Epistemology of Laundry

this week’s last load of laundry has me stealing
my son’s precious teenage time    I reenact the duty

of my father and what comes hammering back
are trips with him    pushing his cart of dirties down

the street    his southern charm waving or shaking
hands—: bus driver    mailman    neighbors get

countless invites to dinner or a Saturday bbq
my father’s good morning darlin’ clanks & pings

as quarters spill into the bona fide grip
of the present    my son’s hands show signs

he’s ready for the tedious work ahead as he storms
through pile after pile    then his precision when offering

assistance to a stranger    this chore becomes a lesson
for the two of us    this shared work turns and tumbles  

neatly folds—: a fond memory


Copyright © 2016 F. Douglas Brown.
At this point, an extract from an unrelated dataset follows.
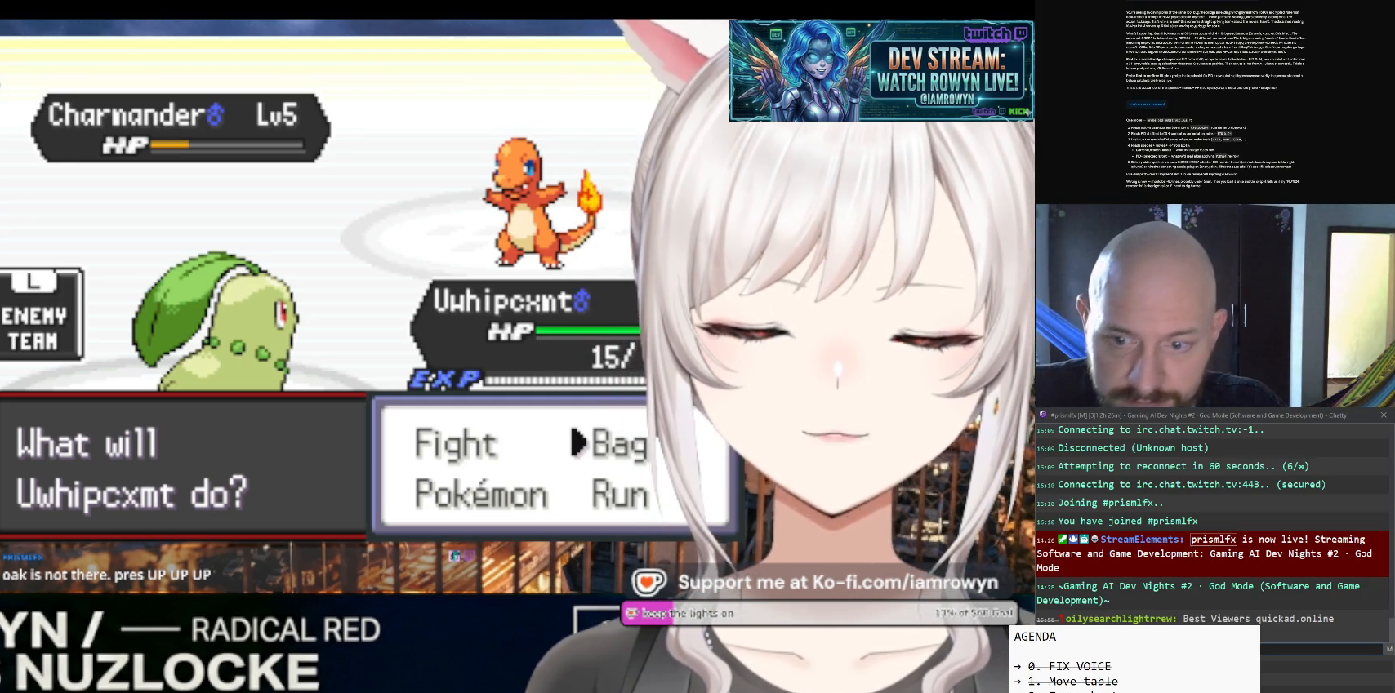
{"buttons": ["DPAD_RIGHT"], "events": []}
Used with permission of the author.

About this Poem

“‘Epistemology of Laundry’ is a response to poet Geffrey Davis’s series of epistemology poems in his book, Revising the Storm (the two of us have been working on a collaborative project where our poems are in conversation with one another regarding fatherhood). The poem seeks to pinpoint a moment when I think recollection is teaching me, but the reality is, the present offers the lesson. In other words, as a father, I am often full of fallacies: hand down the ‘old ways’; force ‘duty’ onto your children; yelling creates understanding. However, what I have come to know is that these ‘fallacies’ are always corrected by my children (in the poem’s case, my son) who allow me to be a fully realized parent.”